A research nurse (BK) and an infectious diseases physician (IU), who both specialized in DFUI, supervised enrollment and follow-up of all patients, distinguished between infection and colonization and between causative pathogens and less virulent microorganisms. A second research nurse (LH) monitored the study. Innocoll Ltd. made a donation to our medical center to support the costs of conducting this pilot study. This donation did not come with any conditions or requirements regarding the academic freedom and scientific publications. We registered the study on
ClinicalTrials.gov
(NCT01951768) on 2 April 2013.
Statistical analyses
Our primary objective was to determine the effect of the topical gentamicin-collagen sponge in combination with systemic antibiotic therapy compared to systemic antibiotic therapy alone on clinical outcome in the treatment of a moderate or severe DFUI. Secondary objectives were: to determine the effect of the gentamicin-sponge on the eradication of baseline ulcer pathogens; to assess the safety and tolerability of the gentamicin-sponge; and, to determine the rapidity of wound healing over time. Assuming a clinical “clinical cure” in 90% of patients treated with the gentamicin-sponge versus 70% in the control group (no-sponge), we aimed for a sample size of 144 subjects to all 80% power to detect superiority of the gentamicin-sponge arm at the 0.05 significance level.

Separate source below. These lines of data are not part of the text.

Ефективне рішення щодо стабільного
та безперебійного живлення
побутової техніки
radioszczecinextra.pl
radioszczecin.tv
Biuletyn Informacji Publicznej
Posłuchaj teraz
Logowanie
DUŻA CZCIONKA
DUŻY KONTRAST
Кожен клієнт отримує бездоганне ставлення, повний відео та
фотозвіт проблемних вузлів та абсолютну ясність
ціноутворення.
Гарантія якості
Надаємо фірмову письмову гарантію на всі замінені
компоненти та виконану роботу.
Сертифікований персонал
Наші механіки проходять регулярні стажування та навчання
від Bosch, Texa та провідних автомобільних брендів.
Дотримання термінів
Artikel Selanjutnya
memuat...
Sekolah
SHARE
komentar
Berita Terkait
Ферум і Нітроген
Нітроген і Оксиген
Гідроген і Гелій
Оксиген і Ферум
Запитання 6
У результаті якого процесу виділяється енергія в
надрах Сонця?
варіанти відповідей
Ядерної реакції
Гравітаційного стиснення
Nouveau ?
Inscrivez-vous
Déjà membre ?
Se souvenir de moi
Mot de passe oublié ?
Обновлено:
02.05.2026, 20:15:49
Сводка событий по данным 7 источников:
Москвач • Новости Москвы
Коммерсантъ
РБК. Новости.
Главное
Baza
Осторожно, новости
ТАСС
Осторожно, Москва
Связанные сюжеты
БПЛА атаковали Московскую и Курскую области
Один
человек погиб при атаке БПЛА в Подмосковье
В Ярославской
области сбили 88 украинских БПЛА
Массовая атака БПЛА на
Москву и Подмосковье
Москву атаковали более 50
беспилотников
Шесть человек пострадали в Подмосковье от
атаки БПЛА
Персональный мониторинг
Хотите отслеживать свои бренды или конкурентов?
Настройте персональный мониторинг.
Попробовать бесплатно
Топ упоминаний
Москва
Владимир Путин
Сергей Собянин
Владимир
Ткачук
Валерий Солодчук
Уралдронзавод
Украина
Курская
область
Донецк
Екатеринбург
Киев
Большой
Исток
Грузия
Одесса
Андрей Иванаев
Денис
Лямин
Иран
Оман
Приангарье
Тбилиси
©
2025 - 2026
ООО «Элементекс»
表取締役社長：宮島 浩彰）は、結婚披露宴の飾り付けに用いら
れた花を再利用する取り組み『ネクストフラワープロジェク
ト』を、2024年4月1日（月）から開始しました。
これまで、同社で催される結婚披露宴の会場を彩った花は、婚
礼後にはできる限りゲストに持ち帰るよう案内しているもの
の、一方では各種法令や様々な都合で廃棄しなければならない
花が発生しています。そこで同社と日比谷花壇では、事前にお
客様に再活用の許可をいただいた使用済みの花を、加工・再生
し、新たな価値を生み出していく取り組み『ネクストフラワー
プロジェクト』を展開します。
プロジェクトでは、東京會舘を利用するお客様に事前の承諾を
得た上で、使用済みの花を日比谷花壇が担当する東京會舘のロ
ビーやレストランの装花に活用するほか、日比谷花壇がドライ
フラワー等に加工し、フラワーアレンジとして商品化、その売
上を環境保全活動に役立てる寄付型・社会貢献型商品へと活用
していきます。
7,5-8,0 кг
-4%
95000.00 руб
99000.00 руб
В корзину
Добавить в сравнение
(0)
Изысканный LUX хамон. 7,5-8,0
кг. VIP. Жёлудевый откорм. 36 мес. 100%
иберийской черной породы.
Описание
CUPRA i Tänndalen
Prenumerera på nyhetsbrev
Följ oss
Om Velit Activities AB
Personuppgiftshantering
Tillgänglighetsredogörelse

We performed group comparisons using the Pearson-χ2-test, the Fisher-exact, or the Wilcoxon-ranksum-test, as appropriate. We performed an unmatched logistic regression analysis with the outcome “cure”, adjusted for the case mix. We introduced independent variables with a p value ≤0.05 in univariate analysis stepwise into the multivariate analysis, except for variables for gentamicin sponges, which we automatically included in the model. We included 12 predictor variables per outcome [16] and checked variables for collinearity and interaction. We used STATA software (9.0, STATA™, USA). P values ≤0.05 (two-tailed) were significant.